Tunç, yeni sistemde kanun yapma yetkisinin milletvekillerine ait olduğuna işaret ederek, şunları kaydetti:
“Bu sistemin eskisinden farkı nedir, güvenoyu. Çünkü millet kurulacak hükümeti doğrudan doğruya sandıkta belirliyor. Seçim akşamı kimin hükümet başkanı, Cumhurbaşkanı olacağı belli. Dolayısıyla hükümetin millet tarafından belirlendiği bir düzende tekrar Meclis’e gelip bir de ‘milletin güvendiği bu hükümete siz de güven oyu veriyor musunuz’ demek, bir kere mantığa uygun değil. O nedenle güvenoyu yok, gensoru yok. Gensoru neden yok, o da yasamanın, yürütmenin birbirinden ayrıldığı bir sistem. Önceki sistem, yasama ile yürütme bitişikti. Bakanlar, milletvekilleri içinden çıkardı. Yani kuvvetler ayrılığı ilkesinin tam anlamıyla uygulandığı bir sisteme geçtik.”
Hükümetin güçlü ve yargının bağımsız olduğu bir sistemle yeni bir anayasa hedeflerinin olduğunu anlatan Tunç, “Türkiye Yüzyılı’na başladığımız, Cumhuriyetimizin yüzyılını geride bıraktığımız ve ikinci yüzyıla başladığımız bu anlamlı dönemde, inşallah darbe anayasasından da kurtularak, demokratik, sivil, katılımcı, kuşatıcı, temel hak ve özgürlükleri öne alan yeni bir anayasa ile yolumuza devam edersek, bu Türkiye’ye, gençlerimize çok yakışacak. İnşallah bunu başarırız. Bu, Meclis’te uzlaşmaya bağlı. Biz Bakanlık olarak özellikle taslak çalışmalar noktasında önceki tecrübelerden de yararlanarak TBMM üyelerine gereken katkıyı vermeye çalışacağız.” diye konuştu.
“Artık hakim ve savcılarımız çok daha donanımlı şekilde kürsüye çıkmış olacak”
Bakan Tunç, fakültelerin sayılarının ve buna bağlı mezun sayısının fazla olduğunu, bu nedenle hukuk eğitimini daha da güçlendireceklerini vurguladı.
Özellikle savunmada görev alan avukatların sayısının fazla olması nedeniyle savunmanın güçlü olması anlamındaki eksiklikleri gelecek süreçte gidermeleri gerektiğini söyleyen Tunç, şöyle devam etti:
“Kontenjanlarla ilgili sınırlama yapılmıştı, şu anda 125 bin. 100 bine düşürülmesi noktasında çalışmalarımız var.

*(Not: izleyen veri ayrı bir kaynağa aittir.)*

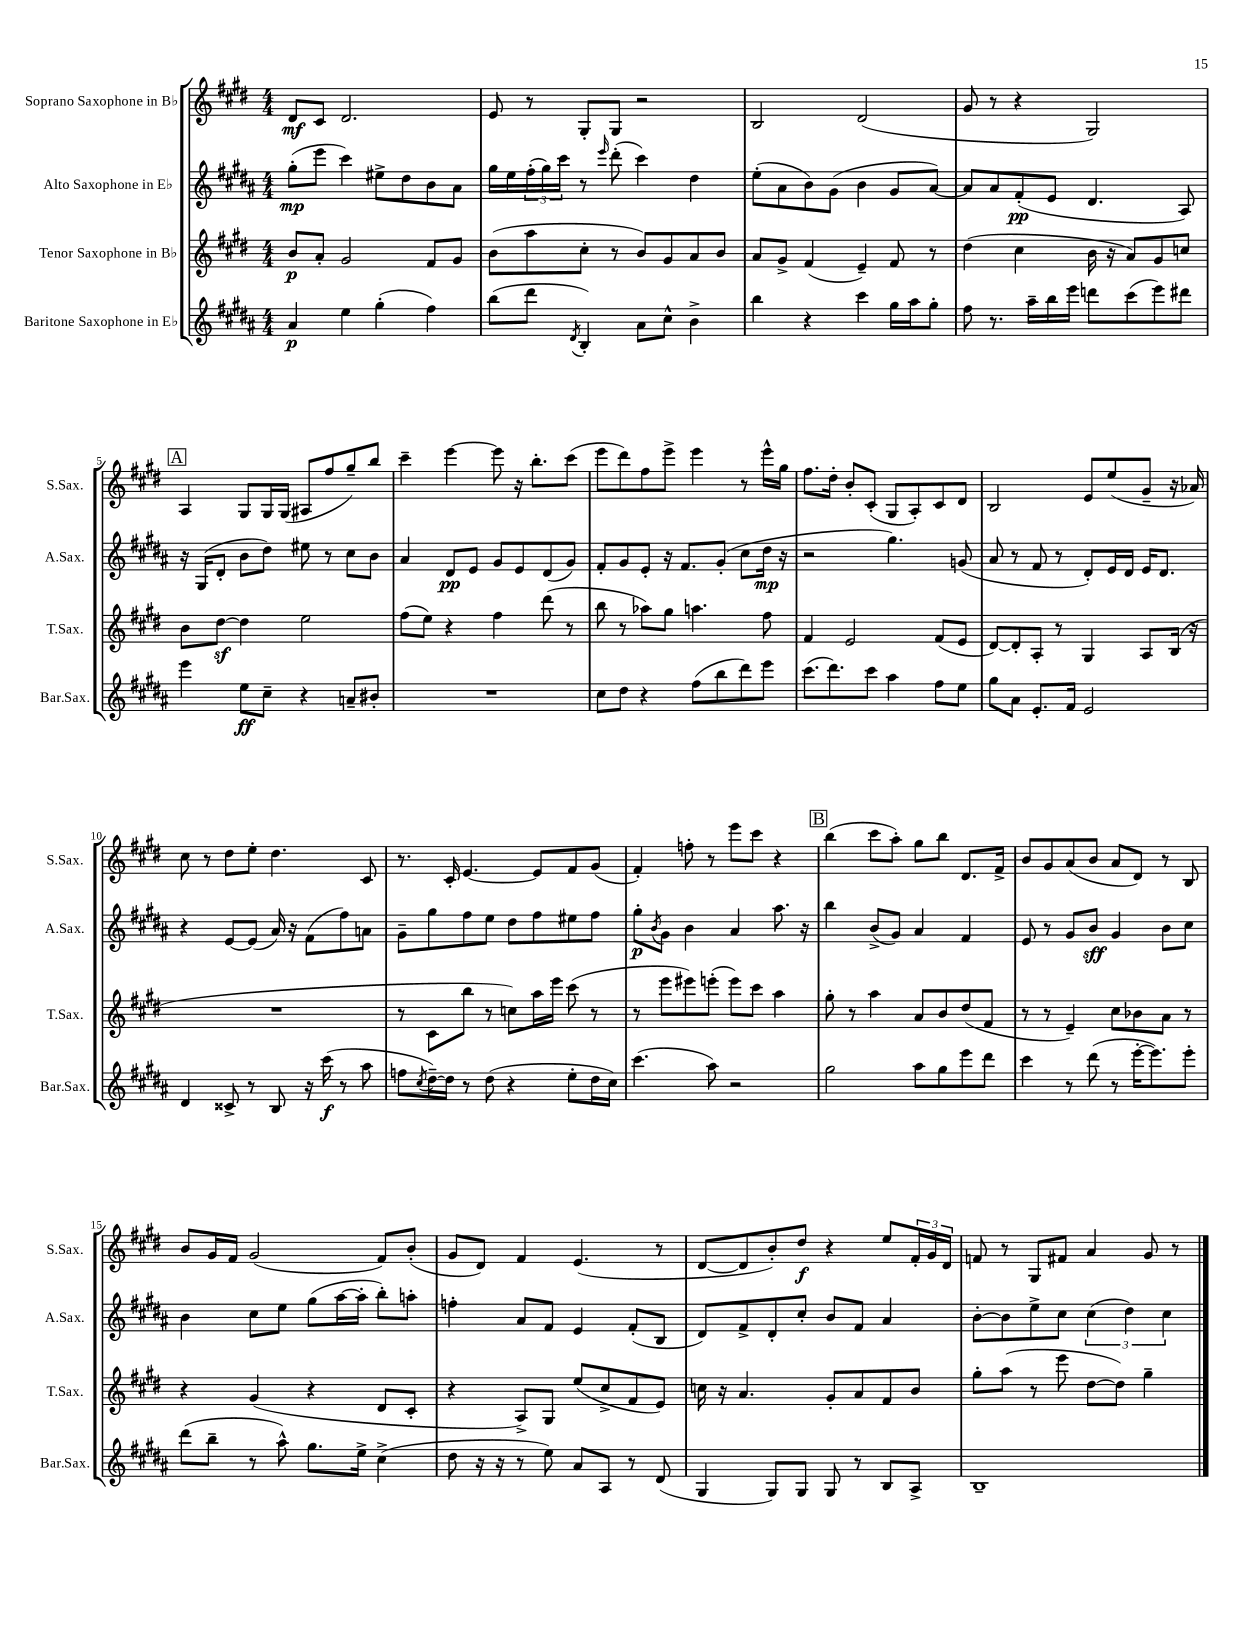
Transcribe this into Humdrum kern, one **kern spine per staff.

Hukuk fakültesinden mezun olanlar, artık avukatlık stajına başlayamayacaklar ya da hemen hakim, savcı sınavına giremeyecek. Öncelikle hukuk mesleklerine giriş sınavını kazanacaklar. Hakim ile savcı adaylıklarını da kaldırdık ve artık hakim, savcı yardımcılığı sistemini getirdik. Adaylık iki yıl sürüyordu, yardımcılık üç yıl sürecek. Bir yıl adalet akademisinde tecrübeli profesörlerden, uygulayıcılarımızdan, Yargıtay üyelerinden, istinaftan, ilk dereceden, hakimlerimizden önemli ve güçlü eğitim alacaklar. Eğitimlerde muhtelif zamanlarda ara sınavları geçecekler, sonra iki yıl tecrübeli hakim ve savcıların yanında savcı yardımcısı olarak çalışacaklar. Çalıştıkları sürede yargısal imza atamayacaklar ama diğer konularda hakim ve savcılarımızın yardımcısı olarak kararların yazılmasında, tüm bunlarda tecrübeli hakim ve savcıların yanında usta-çırak ilişkisiyle çalışacaklar. Hakim ve savcılarımız onlara puan verecek. O puanlarla akademideki puanların hepsi toplanacak sonrasında mesleğe kabul için hakim savcı kurulunun önüne gelecek, mesleğe kabul bu şekilde olacak. Dolayısıyla artık hakim ve savcılarımız çok daha donanımlı, daha güçlü şekilde kürsüye çıkmış olacak.”